You can try to be more specific by offering directly. It doesn’t always have to be addressing the main problem that they have. It can be a small thing that just helps them relax and take off some of the pressure they are feeling.
For example, you could send them some food so they don’t have to think about preparing a meal or eating out (try to use a container that you don’t need them to return so they don’t have to worry about giving it back to you). You could also offer to buy something they need if you are heading out to the store. These more specific offers are much more likely to be accepted.
Do the research
Many times the problems we face are on things that we are yet unfamiliar with. Whether that be an illness, legal trouble, or death, we often have to research new things that we don’t know to deal with the situation. This can be very tiring, and especially so because we have to potentially dwell on thoughts of a troubling event.
One of those great things to do for a friend in need is to offer to do the research for them and save them the time of digging through tons of information. Especially since it may potentially be too painful or overwhelming for them.

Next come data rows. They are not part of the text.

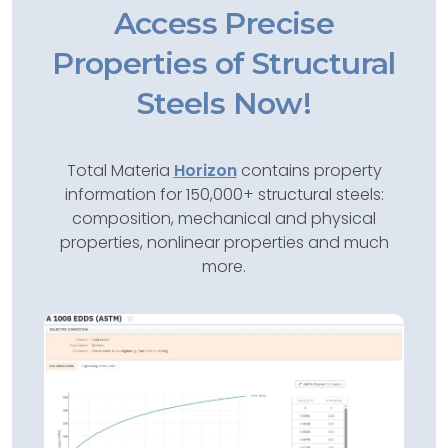
Access Precise
Properties of Structural
Steels Now!
Total Materia
Horizon
contains property
information for 150,000+ structural steels:
composition, mechanical and physical
properties, nonlinear properties and much
more.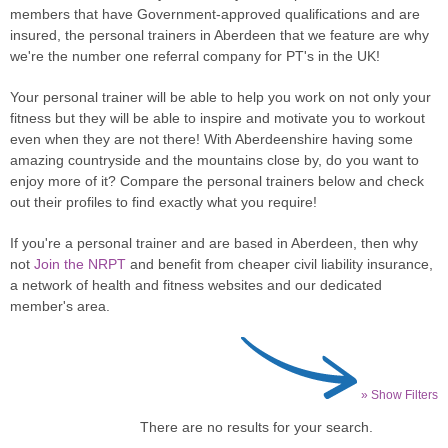
members that have Government-approved qualifications and are
insured, the personal trainers in Aberdeen that we feature are why
we're the number one referral company for PT's in the UK!
Your personal trainer will be able to help you work on not only your
fitness but they will be able to inspire and motivate you to workout
even when they are not there! With Aberdeenshire having some
amazing countryside and the mountains close by, do you want to
enjoy more of it? Compare the personal trainers below and check
out their profiles to find exactly what you require!
If you're a personal trainer and are based in Aberdeen, then why
not
Join the NRPT
and benefit from cheaper civil liability insurance,
a network of health and fitness websites and our dedicated
member's area.
» Show Filters
There are no results for your search.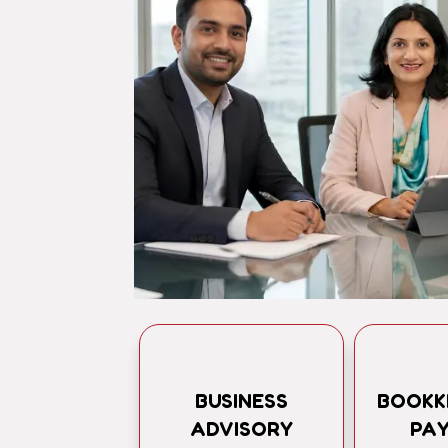
BUSINESS
BOOKK
ADVISORY
PA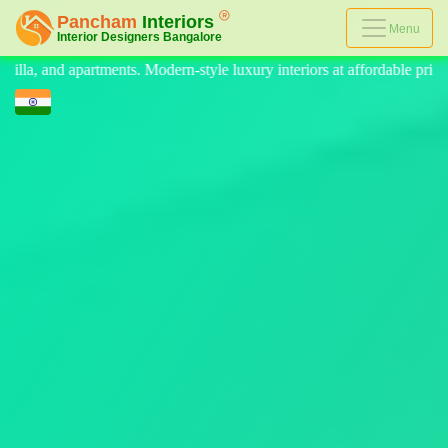
Menu
luxury interiors at affordable prices, on-time delivery, and no hidden c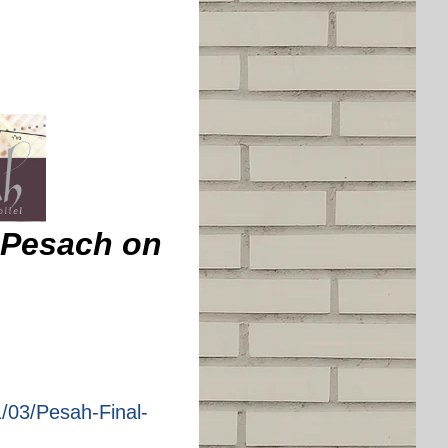
v Pesach on
/03/Pesah-Final-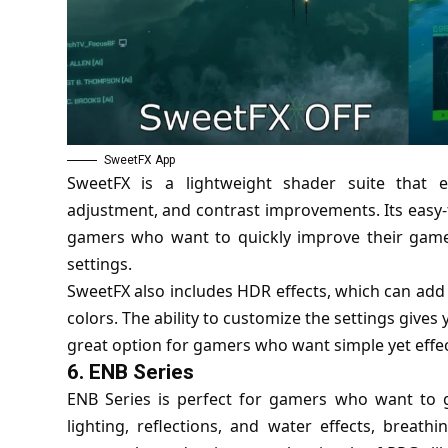
SweetFX App
SweetFX is a lightweight shader suite that 
adjustment, and contrast improvements. Its easy-
gamers who want to quickly improve their game
settings.
SweetFX also includes HDR effects, which can add
colors. The ability to customize the settings give
great option for gamers who want simple yet effe
6.
ENB Series
ENB Series is perfect for gamers who want to gi
lighting, reflections, and water effects, breathi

Of course, if you choose to do this you have to be confident that you can come back to them with accurate information and good advice, so be careful and prudent.
Listen to them
They probably have a lot of things on their mind, and it can be very helpful to have someone to talk to to get things out. Troubled thoughts are more easily worked through when you can vocalize them.
Remember though, they have a lot on their mind, this is not the best time to bombard them with your opinion, and weighing in a lot may be more detrimental than just being there to listen.
Good listening is but in situations where you feel your friend needs help, try not to dominate the conversation. You may also feel strongly about what happened or is happening to them, but try to remain calm and listen well.
Related to the last point, you should keep any details about their problem between the two of you unless they permit you to share them. You may think it will do some good to let other people know what is happening to them, but remember that this is not your decision to make.
If they tell you something in confidence, stop yourself from telling your friends or family. If you do, they may feel you have broken their trust, and give them the added burden of that to the troubles they are facing. This is very important on our list of things to do for a friend in need.
Don’t force them to accept your help
Whatever they are going through, if your friend is an adult, they can make their own decisions. Offer your help, but if they decline, then leave it be. It may make them feel worse if you press the issue.
They may not need the help at the moment, or perhaps they have accustomed themselves to solving their problems by themselves. In any case, you can still try to help. Just be sensitive and be guided by how they feel and act in the situation. It is still their decision to make if they want you to help in a more significant capacity. This must be on your list of things to do for a friend in need.
There are many things to do for a friend in need but it all varies on the type of friend that requires help. Like we mentioned earlier. You’re not going to lend a shoulder to a friend to cry on if you’re not that close but with a close friend, they might just be needing that to get through the day. Judge the situation and always be there to help whenever needed.